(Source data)
▽

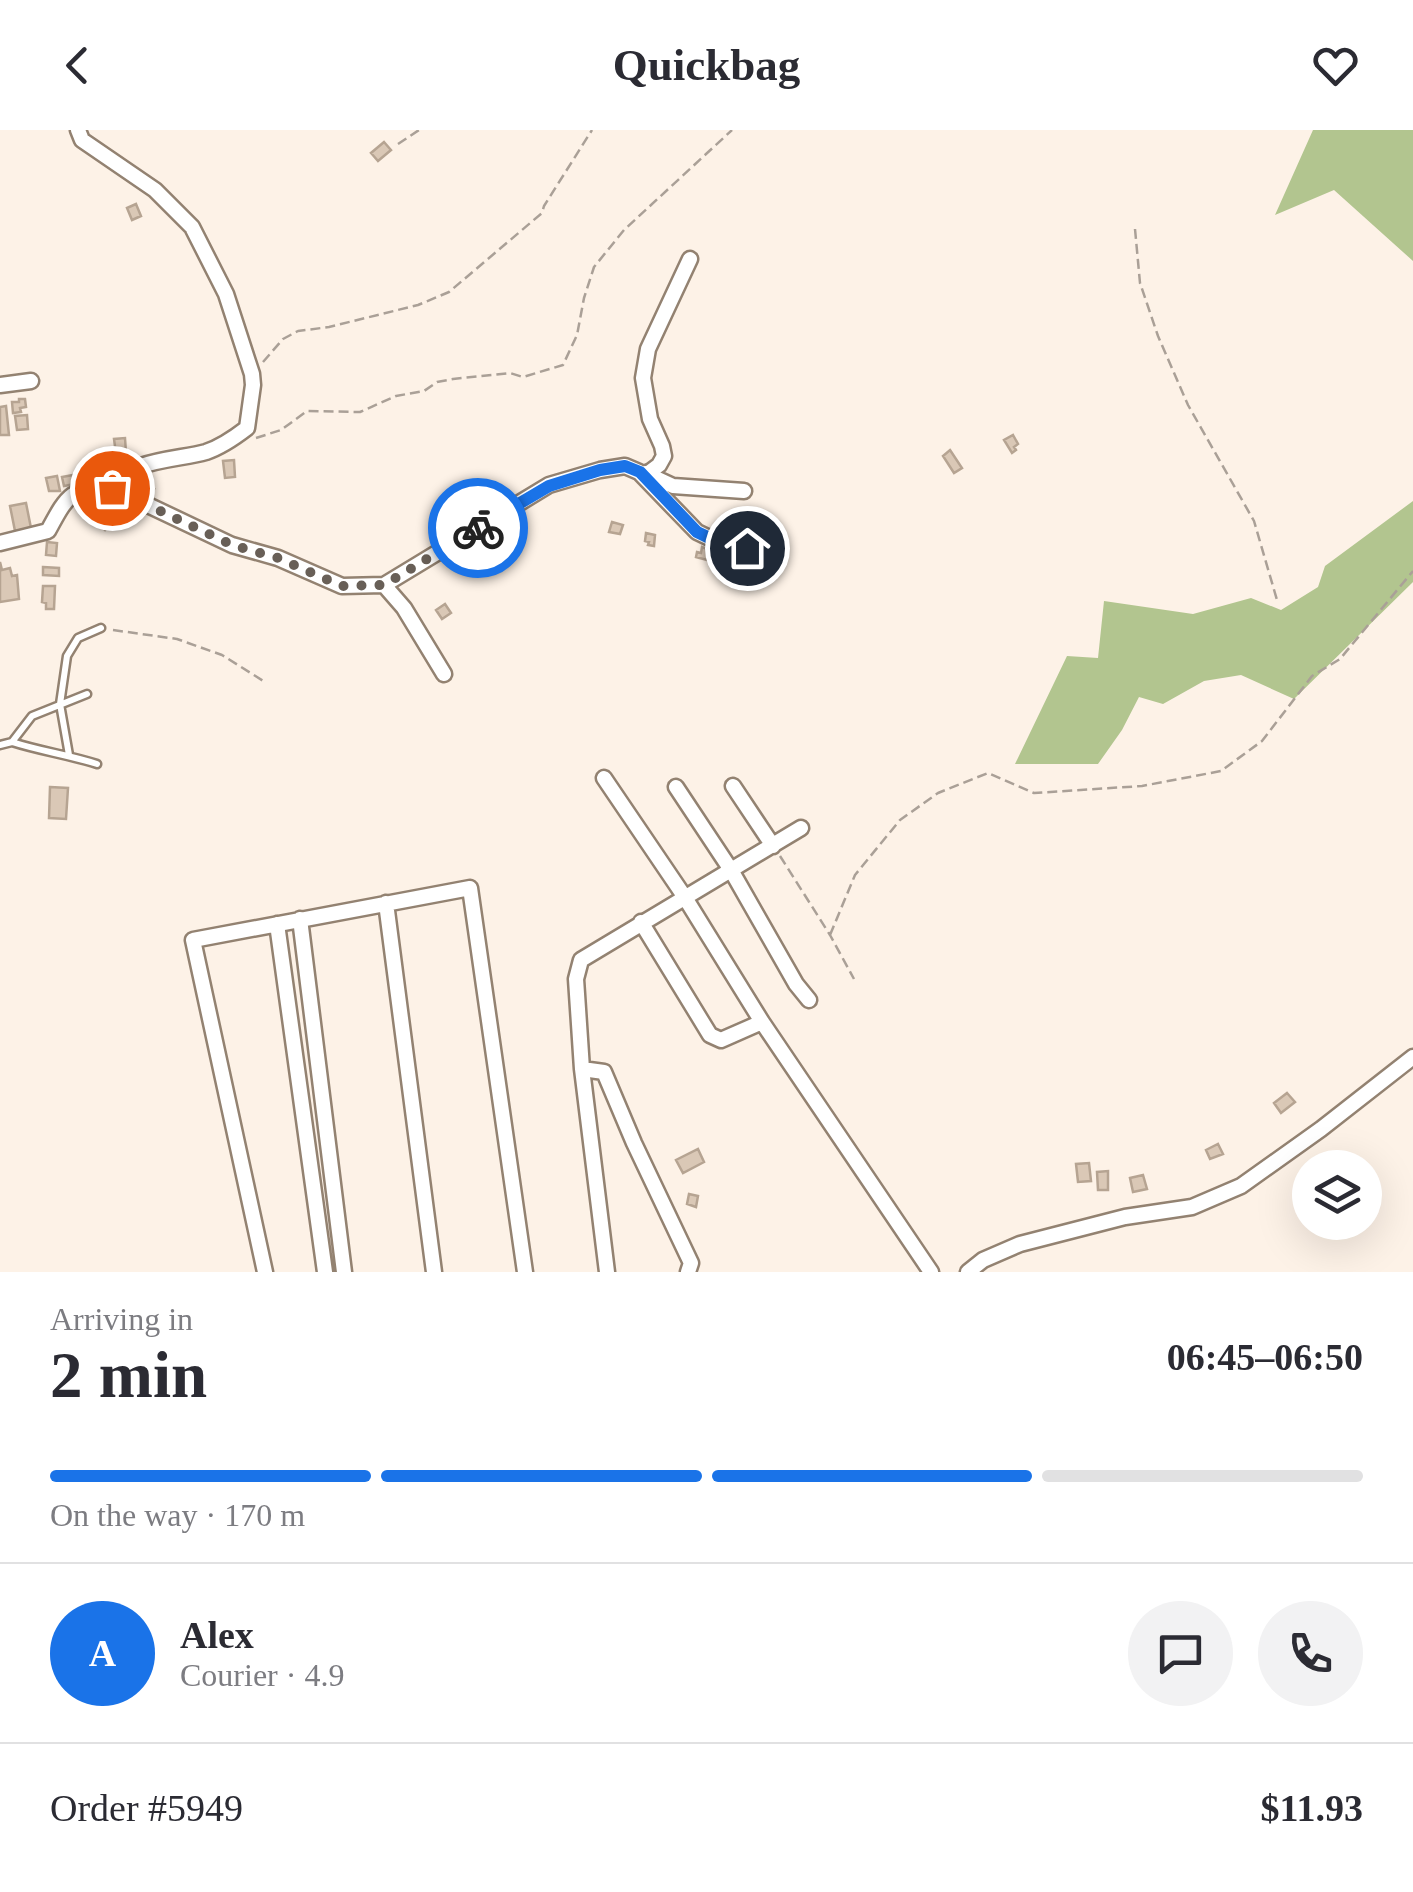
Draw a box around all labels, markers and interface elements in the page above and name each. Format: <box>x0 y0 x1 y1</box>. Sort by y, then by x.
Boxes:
icon: back <box>50 38 105 93</box>
icon: heart <box>1308 38 1363 93</box>
text: Quickbag <box>613 40 800 90</box>
pin <box>70 446 155 531</box>
icon: bag <box>85 461 140 516</box>
courier <box>428 478 528 578</box>
icon: bike <box>451 501 506 556</box>
pin <box>705 506 790 591</box>
icon: home <box>720 521 775 576</box>
map controls <box>1292 1150 1382 1240</box>
button: layers <box>1292 1150 1382 1240</box>
text: Arriving in <box>50 1301 193 1337</box>
text: 06:45–06:50 <box>1167 1336 1363 1378</box>
text: 2 min <box>50 1339 207 1411</box>
text: On the way · 170 m <box>50 1497 305 1533</box>
button: chat <box>1128 1601 1233 1706</box>
button: phone <box>1258 1601 1363 1706</box>
text: Alex <box>180 1614 254 1656</box>
text: A <box>89 1632 116 1674</box>
text: Courier · 4.9 <box>180 1657 344 1693</box>
text: Order #5949 <box>50 1787 243 1829</box>
text: $11.93 <box>1261 1787 1363 1829</box>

△

Task to complete:
Copy all the lines of data exactly as they appear, dropping any images.

Final answer:
Draw a box around all labels, markers and interface elements in the page above and name each. Format: <box>x0 y0 x1 y1</box>. Sort by y, then by x.
Boxes:
icon: back <box>50 38 105 93</box>
icon: heart <box>1308 38 1363 93</box>
text: Quickbag <box>613 40 800 90</box>
pin <box>70 446 155 531</box>
icon: bag <box>85 461 140 516</box>
courier <box>428 478 528 578</box>
icon: bike <box>451 501 506 556</box>
pin <box>705 506 790 591</box>
icon: home <box>720 521 775 576</box>
map controls <box>1292 1150 1382 1240</box>
button: layers <box>1292 1150 1382 1240</box>
text: Arriving in <box>50 1301 193 1337</box>
text: 06:45–06:50 <box>1167 1336 1363 1378</box>
text: 2 min <box>50 1339 207 1411</box>
text: On the way · 170 m <box>50 1497 305 1533</box>
button: chat <box>1128 1601 1233 1706</box>
button: phone <box>1258 1601 1363 1706</box>
text: Alex <box>180 1614 254 1656</box>
text: A <box>89 1632 116 1674</box>
text: Courier · 4.9 <box>180 1657 344 1693</box>
text: Order #5949 <box>50 1787 243 1829</box>
text: $11.93 <box>1261 1787 1363 1829</box>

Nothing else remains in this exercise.